Ben, sen sen diye, tükendim.
Yatsın yanıma…
Sarılmasın dönsün uyusun,
Bir gece kalsın benimle,
Kırk yılım onun olsun…
Birkaç defa işitmişti bu şarkıyı. İşitmişti çünkü bir cümlesinin dahi aklında bulunmadığını şarkının tamamını dinlediğinde fark etti. Çünkü hiçbir cümlesine katılamamıştı. Katılmak için büyük bir gayreti de olmadı. Seslerin büyülü hali, sözlerin kalbin derinine hitap eden manaları Nergis’i tesiri altına almıştı. Kimin söylediğini merak eder halde radyo sunucusunun şarkının sahibini şarkının sonunda anons yapmasını bekledi. Beklentisi karşılık bulmadı. Saat diliminin tamamlandığı sesi geldi ve hemen ardından haber bültenlerinin hava durumu kısmına bağlandı. Şarkının sahibini ise nasıl olsa bir şekilde öğrenirdi.
- …
- İç Anadolu bölgesinde mevsim normallerinden seyreden hava sıcaklıkları gece saatlerinden itibaren bölge genelinde etkisini gösterecek yüksek basıncın etkisiyle ayaz halini alacak ve yarın güneş kendini gösterse pek etkili olmayacak. Hafta sonuna doğruysa Akdeniz kökenli ılık ve yağışlı hava ilerleyip tüm bölgeyi etkisi altına alacak.

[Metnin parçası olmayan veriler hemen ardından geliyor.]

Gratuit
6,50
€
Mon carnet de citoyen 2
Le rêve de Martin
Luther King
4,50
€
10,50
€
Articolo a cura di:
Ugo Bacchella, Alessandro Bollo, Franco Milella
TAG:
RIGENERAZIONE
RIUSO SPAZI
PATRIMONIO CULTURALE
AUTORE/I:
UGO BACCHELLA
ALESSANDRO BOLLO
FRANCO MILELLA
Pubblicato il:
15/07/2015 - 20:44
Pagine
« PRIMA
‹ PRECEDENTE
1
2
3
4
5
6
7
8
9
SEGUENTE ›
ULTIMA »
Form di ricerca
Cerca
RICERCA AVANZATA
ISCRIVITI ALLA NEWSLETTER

- Karadeniz bölgesinde Karadeniz üzerinden gelen soğuk ve yağışlı havanın özellikle orta ve doğu Karadeniz’de etkili olması bekleniyor. Öğlen saatlerine doğru Samsun ve Ordu civarında denizden esmesi beklenen sert rüzgârlar sıcaklığın oldukça düşük hissedilmesine sebep olacağı gibi yağışın da etkisinin artışına sebep olması beklenmektedir.
- Doğru Anadolu bölgesin…
Nergis uçuşa katılacağı rotanın hava durumlarına özel ilgi gösterir, yaşanabilecek durumları az çok tasavvur etmeye çalışırdı. Tedbir maiyetinde davranıştı hepsi. Öğlen saatlerinde Samsun’da olmaları planlanmıştı ve Samsun’daki hava durumu hakkında artık bilgi sahibiydi. Nergis pilot olmak istiyordu. Pilotlar gidilecek güzergâh ve varış noktası hakkında bu konuda bilgilenir, olasılıkları akıllarının bir köşesinde barındırırdı. Nergis de bunun yatırımını yaptı. Bazı davranışlar standartlaşmalıydı.

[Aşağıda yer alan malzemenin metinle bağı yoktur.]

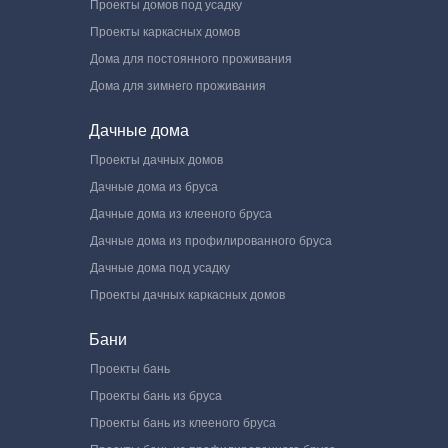
Проекты домов под усадку
Проекты каркасных домов
Дома для постоянного проживания
Дома для зимнего проживания
Дачные дома
Проекты дачных домов
Дачные дома из бруса
Дачные дома из клееного бруса
Дачные дома из профилированного бруса
Дачные дома под усадку
Проекты дачных каркасных домов
Бани
Проекты бань
Проекты бань из бруса
Проекты бань из клееного бруса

“Nergis!” dedi Berna. Nergis belli belirsiz bir gülümseme ve içten bir merakla kulaklıklarını çıkardı, Berna’ya cümlesinin devamını bekler şekilde baktı. Berna, “Saçların çok güzel olmuş, çok beğendim. Rengini birkaç kat açtırman yüz hatlarını daha da belirgin yapmış.” dedi. Nergis, art niyetli bir kişiliğe sahip olduğundan adı gibi emin olduğu Berna’nın bu cümlelerine pek alışkın değildi. Şaşırdı. Pek hoşnut olmadığı arkadaşına biraz daha fazla odaklandı. İçindeki olumsuz yargılar şeffaflaştı. Sertliği yumuşadı. Arkadaşının gözlerine bakıp, biraz daha kabarık bir gülümsemeyle “Teşekkür ederim. Fark edileceğini dahi düşünmemiştim.” dediğinde aslında içinde “ Bu kız hakkında fazla mı ön yargılıyım acaba!” diye konuşan hisler türemişti. Nergis, Berna’nın cümlelerini değerlendirecekti. Ama kendine “Aceleci olma!” diye söylemeden de edemedi.

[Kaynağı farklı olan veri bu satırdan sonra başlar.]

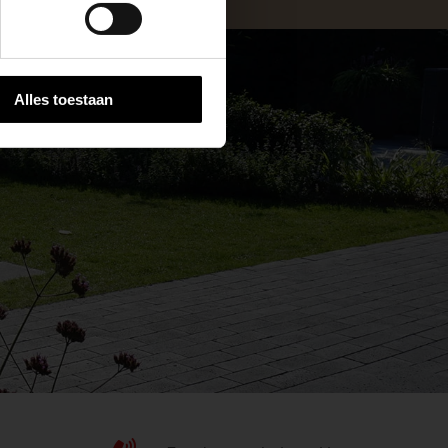
Alles toestaan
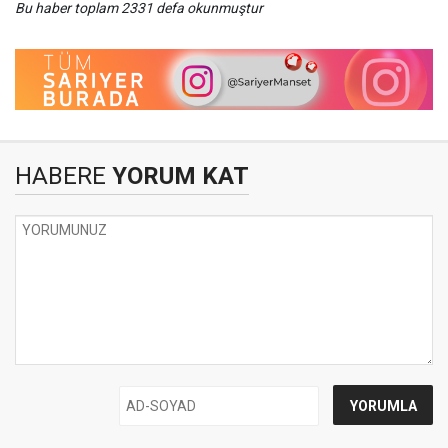
Bu haber toplam 2331 defa okunmuştur
HABERE
YORUM KAT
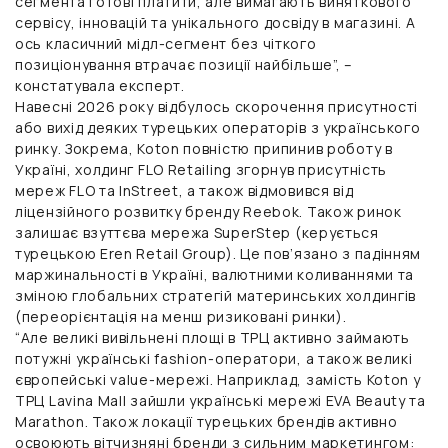
сегмента готові платити, але вимагають виняткового
сервісу, інновацій та унікального досвіду в магазині. А
ось класичний мідл-сегмент без чіткого
позиціонування втрачає позиції найбільше”, –
констатувала експерт.
Навесні 2026 року відбулось скорочення присутності
або вихід деяких турецьких операторів з українського
ринку. Зокрема, Koton повністю припинив роботу в
Україні, холдинг FLO Retailing згорнув присутність
мереж FLO та InStreet, а також відмовився від
ліцензійного розвитку бренду Reebok. Також ринок
залишає взуттєва мережа SuperStep (керується
турецькою Eren Retail Group). Це пов’язано з падінням
маржинальності в Україні, валютними коливаннями та
зміною глобальних стратегій материнських холдингів
(переорієнтація на менш ризиковані ринки).
“Але великі вивільнені площі в ТРЦ активно займають
потужні українські fashion-оператори, а також великі
європейські value-мережі. Наприклад, замість Koton у
ТРЦ Lavina Mall зайшли українські мережі EVA Beauty та
Marathon. Також локації турецьких брендів активно
освоюють вітчизняні бренди з сильним маркетингом:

Servis Atatürk havalimanının büyük kapısından azami hıza düşerek geçmiş, personel giriş kısmına doğru ilerlemesini sürdürüyordu. Nergis servisin durup henüz kimse ayaklanmadan cama doğru başını çevirip yükseklere, maviliklere işlenmiş yer yer kümeli beyaz bulutlara odaklandı. Çok güzellerdi. İlmik ilmik işlenmiş, insan emeğiyle elde edilmesi düşünülemeyecek bu görüntü sonsuz ilahi kudretin iz düşümüydüler.
Kuşların uçuşuna, sahip oldukları özgürlüğe merak ve hayranlık besleyerek bu yaşına ulaşmış Nergis, hayallerinin bulutlar üstünde yer aldığından emindi. Hayallerinden uzakta değildi aslında. Ama onun asıl hedefi bulutların üstüne çıkmak değil, bulutların üstünde uçmaktı. Kuş olmaktı, kanada bürünebilmekti. Nasıl olacaktı bu peki? Pilot olmalıydı. Kuş kendince iradesini yansıtıyordu yaşantısına. Pilot olmak da Nergis için benzer yaşamın kapısını ancak aralayabilirdi.